Barcelona midfielder Frenkie de Jong has criticised the influence of the sports media in manipulating public perception, drawing directly from his own topsy-turvy experiences in Catalonia.
What Frenkie de Jong said
Speaking in an interview with the Guardian, the Netherlands international discussed how the media can be weaponised to turn fanbases against players.
“The press can really influence how people see you; that’s something I especially noticed during that period,” Frenkie said.
“Back then, it was all about my contract, with all sorts of figures about what I was supposedly earning, while that was not true.
“But then you notice they [the outside world] see you differently from that point; they judge you differently… It starts to get into people’s heads.
“When a player loses possession, but the commentator says nothing, people don’t really notice. But if he says, 'Hmm, that’s already the fourth time he’s lost the ball; he’s not playing well today,’ that sticks with people.
“Many don’t really watch a game closely; they don’t notice what’s happening. And so it’s very important how people report stories or comment on a match. I think it has more influence than people realise.”
De Jong went further, explaining that certain players have taken control of their fate, hiring PR agencies to manage their image and public perception.

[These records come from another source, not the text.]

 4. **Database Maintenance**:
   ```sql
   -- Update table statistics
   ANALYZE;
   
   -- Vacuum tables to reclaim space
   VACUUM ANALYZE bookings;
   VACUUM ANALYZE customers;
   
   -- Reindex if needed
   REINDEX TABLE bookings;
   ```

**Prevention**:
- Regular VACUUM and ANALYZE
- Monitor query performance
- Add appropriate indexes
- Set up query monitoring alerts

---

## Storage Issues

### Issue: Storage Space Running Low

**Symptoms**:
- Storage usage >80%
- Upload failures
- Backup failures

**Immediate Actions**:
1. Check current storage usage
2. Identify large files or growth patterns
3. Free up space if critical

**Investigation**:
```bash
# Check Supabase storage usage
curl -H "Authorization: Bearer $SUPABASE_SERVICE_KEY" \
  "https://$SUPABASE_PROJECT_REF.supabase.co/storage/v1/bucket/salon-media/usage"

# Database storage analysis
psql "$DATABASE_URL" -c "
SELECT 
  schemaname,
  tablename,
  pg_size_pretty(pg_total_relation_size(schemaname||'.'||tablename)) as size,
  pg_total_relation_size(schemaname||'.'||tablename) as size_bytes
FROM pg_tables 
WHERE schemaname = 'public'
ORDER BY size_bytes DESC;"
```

“And besides that, in football there are interests: some journalists have contacts with players, or through others. There are also several players who have PR agencies working for them. And you just notice there’s a difference in how people are judged. Sometimes in football people don’t watch objectively, without even realising it.”
De Jong endured a coordinated media frenzy during the summer of 2022. During that transfer window, strategic leaks to the Catalan press claimed his contract, which included deferred payments from the COVID-19 pandemic, would cost the club a staggering €37.5 million for a single season.
The 28-year-old midfielder blasted these calculated leaks as institutional attempts to alienate him and force his transfer, noting that constant media repetition fabricates a false reality that the public blindly accepts as absolute truth.